With big brokers needing to raise capital to offset their multi-billion dollar losses, much less money is available to fund economic growth plans. With so much money needed simply to cover massive losses on bank and broker balance sheets, how much will be left to lend to businesses looking to expand?
Next, let’s look at the automobile market. How much hope exists that any of our major domestic auto makers will survive in their present forms? Job losses have wrecked entire communities where workers have lost the last remaining high-paying manufacturing jobs. Overall, U.S. wages are still falling in real terms. So what will power consumer spending going forward?
And let’s not forget the falling job market, now that we’ve seen job losses every month so far this year. Which U.S. industries are poised to generate hundreds of thousands of job openings? In short, what rationale are we hearing that can be substantiated with solid evidence? Essentially, I hear no substantiation at all! Instead we are fed nonsense such as how we’ll automatically recover faster than other nations around the world, regardless of experiencing the worst economic developments in recent memory. If Professor Roubini is correct again — and he was right all along, while Wall Street tried to convince us that the entire mortgage mess would prove to be contained and would not affect the larger economy — conditions in this country are going to get a lot worse.
Roubini offers solid analytical work to justify his predictions, while Wall Street and the financial media offer us “flavor of the month” explanations. The justification we hear for any rally always seems to wither away as each new rally fades and fails. And fail those rallies will as the worst of the mortgage mess develops in coming months.
Even if market promoters were right in their view that our economy will recover first, so what? With the S&P 500 selling at premium valuations, how much upside potential exists? With other developed markets selling at much lower valuations, recession appears to be more appropriately priced into their shares of stocks. Not nearly so much can be said about valuations in the domestic market.

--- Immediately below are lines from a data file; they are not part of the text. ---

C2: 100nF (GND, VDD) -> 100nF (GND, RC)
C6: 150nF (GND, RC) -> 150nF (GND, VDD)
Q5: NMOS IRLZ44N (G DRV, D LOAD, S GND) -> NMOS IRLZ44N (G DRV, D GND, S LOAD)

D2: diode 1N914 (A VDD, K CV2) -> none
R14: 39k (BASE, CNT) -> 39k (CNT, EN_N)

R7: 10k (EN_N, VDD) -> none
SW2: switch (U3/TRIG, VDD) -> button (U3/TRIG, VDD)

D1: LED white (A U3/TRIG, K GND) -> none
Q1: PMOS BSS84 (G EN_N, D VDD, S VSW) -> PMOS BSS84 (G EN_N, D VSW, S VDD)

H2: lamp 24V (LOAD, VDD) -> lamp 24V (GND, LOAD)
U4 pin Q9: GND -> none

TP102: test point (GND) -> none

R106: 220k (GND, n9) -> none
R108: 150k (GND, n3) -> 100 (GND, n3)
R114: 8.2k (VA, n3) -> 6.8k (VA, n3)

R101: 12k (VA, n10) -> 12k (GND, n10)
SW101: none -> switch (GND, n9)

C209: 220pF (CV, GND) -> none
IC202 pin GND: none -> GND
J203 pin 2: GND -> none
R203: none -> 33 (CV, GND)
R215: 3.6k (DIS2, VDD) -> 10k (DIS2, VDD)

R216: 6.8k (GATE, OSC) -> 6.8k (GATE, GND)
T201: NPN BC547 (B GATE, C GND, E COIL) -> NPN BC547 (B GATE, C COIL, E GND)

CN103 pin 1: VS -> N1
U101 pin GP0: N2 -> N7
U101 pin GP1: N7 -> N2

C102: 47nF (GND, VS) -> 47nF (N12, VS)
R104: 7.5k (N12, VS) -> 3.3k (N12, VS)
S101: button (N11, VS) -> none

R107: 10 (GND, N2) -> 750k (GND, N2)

Of course, if the dollar rallies, if oil falls steeply in price, or if we see the Dow run up yet another one-day, 300-point rally, Wall Street will be quick to paint any of them as a good sign of things to come. We’ll hear that we have all the more reason to follow their lead and buy whatever stock appearing on their Super Duper Focus Must Buy in Bulk list for that morning.
Didn’t we see enough of that false enthusiasm during the bear market cycle in 2000 through 2002? With the stock market, as evidenced in the S&P 500, having earned investors nothing in real terms for the past decade, Wall Street is obviously in dire need of something resembling good news to keep investors in the game.
They’re very good at selling hope, but for investors, to what end? How many failed rallies in the past 10 years have been preceded by bullish pronouncements from big brokers, fund managers and anyone getting air time on CNBC?
Of course, they’re not about to tell us the truth if it means seeing the domestic stock market with little to propel it higher in coming weeks, months or years. And with that point so obvious, why do investors continue to listen to them and gobble their “flavor of the month” justification that the good times are here again?